(Material provided):
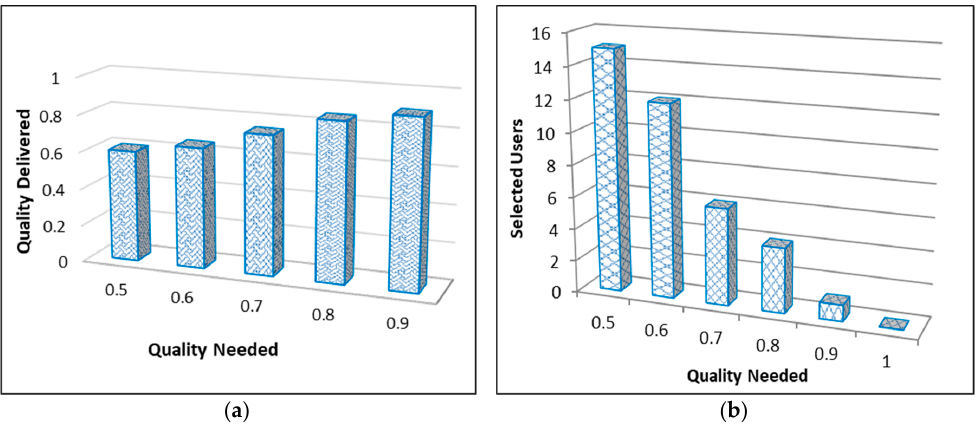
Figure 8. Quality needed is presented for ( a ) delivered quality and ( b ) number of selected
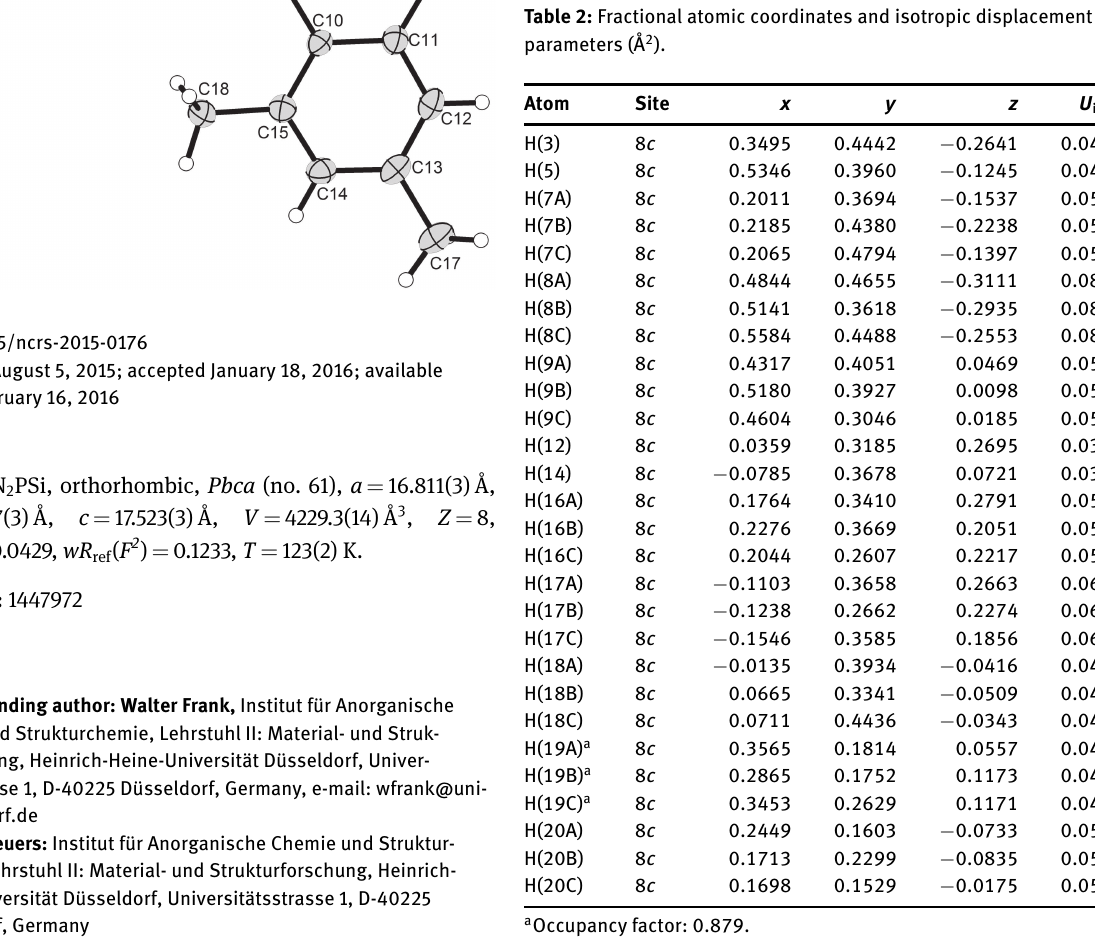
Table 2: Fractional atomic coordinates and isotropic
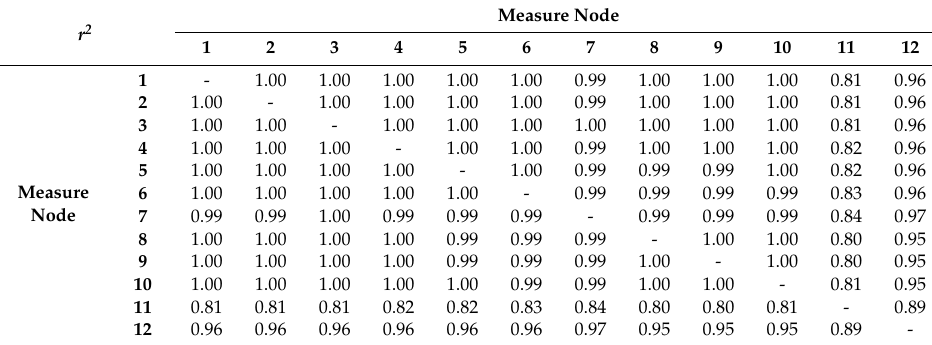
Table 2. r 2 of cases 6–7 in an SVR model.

(Directions): Extract every line above that contains the word "Table".

(Solution):
Table 2: Fractional atomic coordinates and isotropic
Table 2. r 2 of cases 6–7 in an SVR model.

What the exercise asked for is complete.